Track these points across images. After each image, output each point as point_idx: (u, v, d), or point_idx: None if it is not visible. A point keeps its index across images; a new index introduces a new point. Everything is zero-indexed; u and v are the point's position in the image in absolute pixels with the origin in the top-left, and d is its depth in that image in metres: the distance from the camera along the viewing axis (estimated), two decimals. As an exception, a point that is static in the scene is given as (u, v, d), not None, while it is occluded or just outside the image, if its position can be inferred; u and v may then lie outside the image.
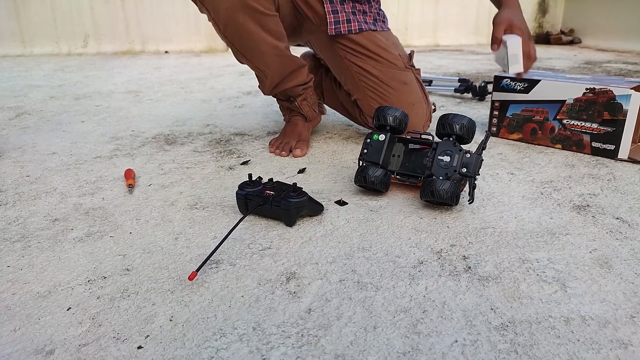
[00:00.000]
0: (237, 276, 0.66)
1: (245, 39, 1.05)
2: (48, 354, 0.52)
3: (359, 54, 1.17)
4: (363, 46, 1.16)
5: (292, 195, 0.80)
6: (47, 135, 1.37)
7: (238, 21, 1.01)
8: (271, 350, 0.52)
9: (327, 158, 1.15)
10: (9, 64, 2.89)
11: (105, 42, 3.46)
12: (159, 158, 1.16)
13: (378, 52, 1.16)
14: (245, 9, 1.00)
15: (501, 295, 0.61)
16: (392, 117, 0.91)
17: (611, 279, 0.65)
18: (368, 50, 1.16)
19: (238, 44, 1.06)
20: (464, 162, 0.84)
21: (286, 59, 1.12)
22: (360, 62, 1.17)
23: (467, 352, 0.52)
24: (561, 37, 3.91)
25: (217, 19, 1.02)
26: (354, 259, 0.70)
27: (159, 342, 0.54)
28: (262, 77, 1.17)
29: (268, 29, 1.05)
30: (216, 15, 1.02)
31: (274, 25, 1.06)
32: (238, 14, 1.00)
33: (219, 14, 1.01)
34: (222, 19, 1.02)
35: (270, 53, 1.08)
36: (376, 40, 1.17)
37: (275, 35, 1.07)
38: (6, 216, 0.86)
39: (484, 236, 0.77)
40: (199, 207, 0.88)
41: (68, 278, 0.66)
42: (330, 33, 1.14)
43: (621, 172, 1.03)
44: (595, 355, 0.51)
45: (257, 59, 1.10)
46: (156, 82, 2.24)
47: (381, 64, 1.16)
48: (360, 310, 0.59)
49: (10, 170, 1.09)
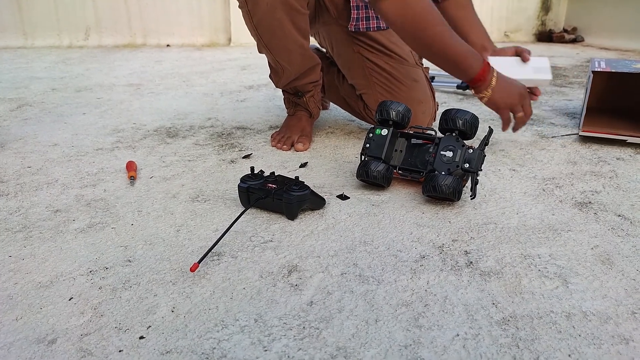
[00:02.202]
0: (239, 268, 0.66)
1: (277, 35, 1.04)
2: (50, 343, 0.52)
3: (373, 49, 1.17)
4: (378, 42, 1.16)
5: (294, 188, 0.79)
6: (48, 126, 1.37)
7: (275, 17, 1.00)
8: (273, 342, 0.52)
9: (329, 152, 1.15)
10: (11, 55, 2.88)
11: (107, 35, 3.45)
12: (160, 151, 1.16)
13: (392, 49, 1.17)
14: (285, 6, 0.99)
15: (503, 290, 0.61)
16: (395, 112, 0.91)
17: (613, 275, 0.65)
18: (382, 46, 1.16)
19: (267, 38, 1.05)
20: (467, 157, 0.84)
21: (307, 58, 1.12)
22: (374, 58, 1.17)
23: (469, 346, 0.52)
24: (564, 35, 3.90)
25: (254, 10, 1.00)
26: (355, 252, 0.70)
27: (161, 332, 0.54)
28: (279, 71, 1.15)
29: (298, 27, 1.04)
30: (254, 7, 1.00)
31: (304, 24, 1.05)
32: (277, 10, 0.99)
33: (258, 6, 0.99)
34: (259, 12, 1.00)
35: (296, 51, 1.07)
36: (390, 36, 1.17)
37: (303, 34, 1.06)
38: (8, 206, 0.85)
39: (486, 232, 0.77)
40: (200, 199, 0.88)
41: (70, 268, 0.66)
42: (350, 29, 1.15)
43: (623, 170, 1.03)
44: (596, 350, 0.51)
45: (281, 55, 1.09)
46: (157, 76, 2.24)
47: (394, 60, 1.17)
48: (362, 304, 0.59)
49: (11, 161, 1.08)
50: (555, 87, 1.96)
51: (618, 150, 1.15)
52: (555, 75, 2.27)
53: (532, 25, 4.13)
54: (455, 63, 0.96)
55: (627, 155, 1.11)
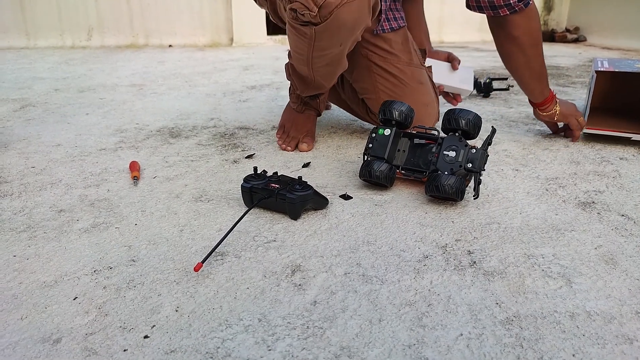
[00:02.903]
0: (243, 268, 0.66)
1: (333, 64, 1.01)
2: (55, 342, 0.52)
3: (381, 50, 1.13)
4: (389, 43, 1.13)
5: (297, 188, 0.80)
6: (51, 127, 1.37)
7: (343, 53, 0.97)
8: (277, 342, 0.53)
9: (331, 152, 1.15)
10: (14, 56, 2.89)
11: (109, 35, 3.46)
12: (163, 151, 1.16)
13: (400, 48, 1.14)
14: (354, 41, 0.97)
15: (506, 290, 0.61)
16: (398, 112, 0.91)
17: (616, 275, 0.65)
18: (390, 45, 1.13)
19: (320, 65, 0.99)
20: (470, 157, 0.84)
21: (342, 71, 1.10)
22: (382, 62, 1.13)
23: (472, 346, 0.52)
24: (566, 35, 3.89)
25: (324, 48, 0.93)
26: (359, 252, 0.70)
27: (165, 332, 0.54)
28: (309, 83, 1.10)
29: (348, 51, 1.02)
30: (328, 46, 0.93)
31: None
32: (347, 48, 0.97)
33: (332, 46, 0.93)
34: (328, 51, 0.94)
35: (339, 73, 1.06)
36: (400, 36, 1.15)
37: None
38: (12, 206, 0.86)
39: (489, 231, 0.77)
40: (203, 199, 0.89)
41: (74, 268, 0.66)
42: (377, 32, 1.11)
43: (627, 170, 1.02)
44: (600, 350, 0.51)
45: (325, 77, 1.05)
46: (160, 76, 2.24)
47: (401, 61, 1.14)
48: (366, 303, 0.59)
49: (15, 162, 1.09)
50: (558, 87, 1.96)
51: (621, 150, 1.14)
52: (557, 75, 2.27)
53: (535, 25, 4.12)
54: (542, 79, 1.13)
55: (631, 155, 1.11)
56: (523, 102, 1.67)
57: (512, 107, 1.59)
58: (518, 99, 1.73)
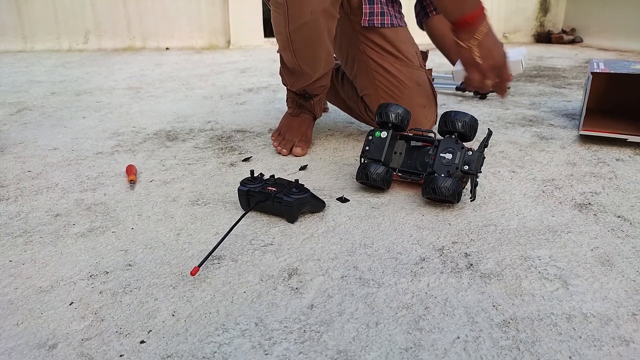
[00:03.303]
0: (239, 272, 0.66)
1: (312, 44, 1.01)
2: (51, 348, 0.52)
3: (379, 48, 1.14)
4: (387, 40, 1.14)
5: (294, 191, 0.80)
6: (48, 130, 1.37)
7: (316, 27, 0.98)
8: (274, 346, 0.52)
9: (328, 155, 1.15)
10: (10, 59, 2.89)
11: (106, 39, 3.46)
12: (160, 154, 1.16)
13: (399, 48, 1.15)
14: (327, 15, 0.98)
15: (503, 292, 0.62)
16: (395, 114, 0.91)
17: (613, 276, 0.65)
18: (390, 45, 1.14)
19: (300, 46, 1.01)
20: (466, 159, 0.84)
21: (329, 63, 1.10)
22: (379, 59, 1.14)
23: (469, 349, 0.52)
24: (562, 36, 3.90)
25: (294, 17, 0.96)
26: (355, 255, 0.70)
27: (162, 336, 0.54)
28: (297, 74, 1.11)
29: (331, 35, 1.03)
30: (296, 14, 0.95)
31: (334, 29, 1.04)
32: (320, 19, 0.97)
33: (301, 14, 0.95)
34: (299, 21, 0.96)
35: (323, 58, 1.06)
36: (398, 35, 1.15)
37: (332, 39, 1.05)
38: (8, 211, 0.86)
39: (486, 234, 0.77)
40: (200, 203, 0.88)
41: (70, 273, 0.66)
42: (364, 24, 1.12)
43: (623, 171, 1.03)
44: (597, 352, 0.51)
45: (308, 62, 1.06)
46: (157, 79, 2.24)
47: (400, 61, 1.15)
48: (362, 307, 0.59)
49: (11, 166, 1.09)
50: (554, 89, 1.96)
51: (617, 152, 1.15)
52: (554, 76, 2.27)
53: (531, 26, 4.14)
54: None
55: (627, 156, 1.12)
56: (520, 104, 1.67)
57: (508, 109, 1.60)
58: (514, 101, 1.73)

==

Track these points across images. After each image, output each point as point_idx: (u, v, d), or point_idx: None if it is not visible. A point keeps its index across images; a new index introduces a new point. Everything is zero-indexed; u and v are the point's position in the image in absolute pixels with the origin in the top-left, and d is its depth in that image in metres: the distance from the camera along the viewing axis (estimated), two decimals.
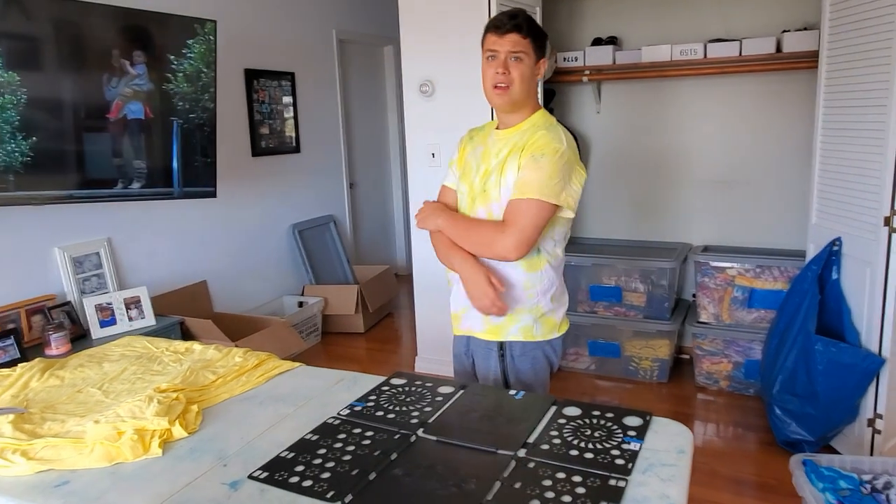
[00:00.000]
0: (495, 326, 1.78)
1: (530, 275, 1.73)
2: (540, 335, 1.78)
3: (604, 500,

§ Aim of the task
Within the material above, transcribe exactly the lines that run from the line holding "23: (467, 352, 0.52)" through the line holding "49: (10, 170, 1.09)".

§ Solution to this exercise
23: (467, 352, 0.52)
24: (561, 37, 3.91)
25: (217, 19, 1.02)
26: (354, 259, 0.70)
27: (159, 342, 0.54)
28: (262, 77, 1.17)
29: (268, 29, 1.05)
30: (216, 15, 1.02)
31: (274, 25, 1.06)
32: (238, 14, 1.00)
33: (219, 14, 1.01)
34: (222, 19, 1.02)
35: (270, 53, 1.08)
36: (376, 40, 1.17)
37: (275, 35, 1.07)
38: (6, 216, 0.86)
39: (484, 236, 0.77)
40: (199, 207, 0.88)
41: (68, 278, 0.66)
42: (330, 33, 1.14)
43: (621, 172, 1.03)
44: (595, 355, 0.51)
45: (257, 59, 1.10)
46: (156, 82, 2.24)
47: (381, 64, 1.16)
48: (360, 310, 0.59)
49: (10, 170, 1.09)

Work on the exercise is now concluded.